__EXERCISE DIRECTIONS__. In the entries below, find the string "area" and return each line holding it.

'''

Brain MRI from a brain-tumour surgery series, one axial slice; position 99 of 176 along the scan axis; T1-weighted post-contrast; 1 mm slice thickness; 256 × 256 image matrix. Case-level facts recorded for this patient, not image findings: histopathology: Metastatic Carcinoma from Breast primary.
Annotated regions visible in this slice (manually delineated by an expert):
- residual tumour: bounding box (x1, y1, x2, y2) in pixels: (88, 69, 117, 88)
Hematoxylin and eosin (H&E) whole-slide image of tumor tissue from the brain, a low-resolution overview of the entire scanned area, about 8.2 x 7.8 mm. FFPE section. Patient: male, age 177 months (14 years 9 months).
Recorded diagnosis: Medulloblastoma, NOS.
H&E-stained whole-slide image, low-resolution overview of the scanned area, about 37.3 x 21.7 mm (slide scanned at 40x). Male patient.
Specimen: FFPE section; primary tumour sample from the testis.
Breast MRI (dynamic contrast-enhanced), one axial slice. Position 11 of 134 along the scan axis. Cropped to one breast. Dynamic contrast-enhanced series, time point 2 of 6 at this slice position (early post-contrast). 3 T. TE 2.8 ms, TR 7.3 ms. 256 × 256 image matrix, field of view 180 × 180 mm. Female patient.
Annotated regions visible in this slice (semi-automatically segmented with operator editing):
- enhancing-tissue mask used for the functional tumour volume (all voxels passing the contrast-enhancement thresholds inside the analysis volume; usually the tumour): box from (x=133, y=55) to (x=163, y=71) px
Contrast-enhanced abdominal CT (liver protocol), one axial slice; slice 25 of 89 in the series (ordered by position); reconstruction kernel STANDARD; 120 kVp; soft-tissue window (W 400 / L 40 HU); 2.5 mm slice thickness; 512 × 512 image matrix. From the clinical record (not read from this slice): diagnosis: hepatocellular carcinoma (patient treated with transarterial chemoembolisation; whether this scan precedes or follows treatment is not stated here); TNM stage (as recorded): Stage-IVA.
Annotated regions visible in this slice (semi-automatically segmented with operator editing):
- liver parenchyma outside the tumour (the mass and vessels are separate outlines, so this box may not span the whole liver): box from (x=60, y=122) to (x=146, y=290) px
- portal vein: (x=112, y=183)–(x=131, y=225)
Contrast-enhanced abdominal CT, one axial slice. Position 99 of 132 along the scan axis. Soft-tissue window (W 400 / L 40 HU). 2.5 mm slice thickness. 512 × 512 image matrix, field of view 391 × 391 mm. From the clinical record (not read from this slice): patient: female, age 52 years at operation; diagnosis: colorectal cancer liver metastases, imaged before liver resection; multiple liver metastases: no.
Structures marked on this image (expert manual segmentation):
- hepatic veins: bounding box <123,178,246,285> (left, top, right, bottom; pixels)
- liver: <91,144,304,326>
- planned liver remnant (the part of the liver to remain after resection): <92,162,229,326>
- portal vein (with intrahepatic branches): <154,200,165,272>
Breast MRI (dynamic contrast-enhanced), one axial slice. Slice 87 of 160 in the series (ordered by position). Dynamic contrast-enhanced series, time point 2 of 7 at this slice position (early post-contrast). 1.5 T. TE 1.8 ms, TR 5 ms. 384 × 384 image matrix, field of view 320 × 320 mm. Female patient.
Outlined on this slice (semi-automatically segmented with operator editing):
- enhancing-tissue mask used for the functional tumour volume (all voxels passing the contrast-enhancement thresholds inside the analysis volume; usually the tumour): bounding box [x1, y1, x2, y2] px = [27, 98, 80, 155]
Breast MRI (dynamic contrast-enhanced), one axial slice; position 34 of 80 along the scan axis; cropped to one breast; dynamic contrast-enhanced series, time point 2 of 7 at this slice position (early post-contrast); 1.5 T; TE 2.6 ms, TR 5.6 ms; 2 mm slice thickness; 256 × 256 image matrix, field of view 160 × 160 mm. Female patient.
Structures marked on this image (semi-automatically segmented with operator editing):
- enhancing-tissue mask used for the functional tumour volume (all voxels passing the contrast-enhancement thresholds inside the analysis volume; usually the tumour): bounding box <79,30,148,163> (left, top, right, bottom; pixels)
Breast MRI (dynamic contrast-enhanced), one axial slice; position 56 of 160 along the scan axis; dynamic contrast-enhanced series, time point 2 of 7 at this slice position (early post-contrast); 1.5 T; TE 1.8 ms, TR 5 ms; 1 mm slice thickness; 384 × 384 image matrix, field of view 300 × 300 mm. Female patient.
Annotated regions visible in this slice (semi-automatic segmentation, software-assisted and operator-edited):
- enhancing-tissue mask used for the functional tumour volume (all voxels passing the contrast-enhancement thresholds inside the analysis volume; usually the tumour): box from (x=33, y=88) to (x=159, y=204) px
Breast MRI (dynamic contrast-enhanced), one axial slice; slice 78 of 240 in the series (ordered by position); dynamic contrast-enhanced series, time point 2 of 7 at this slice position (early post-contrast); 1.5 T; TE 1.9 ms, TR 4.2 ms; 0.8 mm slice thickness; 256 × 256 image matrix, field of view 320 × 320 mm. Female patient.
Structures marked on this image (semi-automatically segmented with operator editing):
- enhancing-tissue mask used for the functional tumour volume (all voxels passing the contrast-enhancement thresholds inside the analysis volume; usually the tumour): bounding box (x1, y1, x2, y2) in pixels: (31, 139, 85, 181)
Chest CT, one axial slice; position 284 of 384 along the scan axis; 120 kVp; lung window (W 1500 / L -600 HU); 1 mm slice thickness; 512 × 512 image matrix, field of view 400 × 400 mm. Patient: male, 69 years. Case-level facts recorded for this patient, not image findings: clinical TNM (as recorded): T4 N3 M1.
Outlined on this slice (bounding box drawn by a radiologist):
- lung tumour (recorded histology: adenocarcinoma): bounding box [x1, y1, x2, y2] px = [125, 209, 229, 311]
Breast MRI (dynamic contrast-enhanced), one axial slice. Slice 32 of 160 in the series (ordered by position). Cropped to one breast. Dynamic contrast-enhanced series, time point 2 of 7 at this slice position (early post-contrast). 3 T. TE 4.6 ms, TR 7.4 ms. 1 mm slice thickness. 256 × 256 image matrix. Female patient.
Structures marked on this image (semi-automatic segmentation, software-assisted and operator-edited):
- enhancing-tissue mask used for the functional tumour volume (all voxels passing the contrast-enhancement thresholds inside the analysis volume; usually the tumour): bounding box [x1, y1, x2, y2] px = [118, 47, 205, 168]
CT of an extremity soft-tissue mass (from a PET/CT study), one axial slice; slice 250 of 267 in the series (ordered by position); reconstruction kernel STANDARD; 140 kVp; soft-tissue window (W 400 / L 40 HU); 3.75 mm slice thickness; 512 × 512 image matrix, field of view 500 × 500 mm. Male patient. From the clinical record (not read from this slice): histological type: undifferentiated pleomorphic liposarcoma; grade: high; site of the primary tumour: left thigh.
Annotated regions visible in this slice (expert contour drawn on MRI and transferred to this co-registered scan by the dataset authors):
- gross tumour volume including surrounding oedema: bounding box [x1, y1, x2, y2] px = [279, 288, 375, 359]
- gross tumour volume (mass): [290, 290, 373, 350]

'''

__THE ANSWER__.
Hematoxylin and eosin (H&E) whole-slide image of tumor tissue from the brain, a low-resolution overview of the entire scanned area, about 8.2 x 7.8 mm. FFPE section. Patient: male, age 177 months (14 years 9 months).
H&E-stained whole-slide image, low-resolution overview of the scanned area, about 37.3 x 21.7 mm (slide scanned at 40x). Male patient.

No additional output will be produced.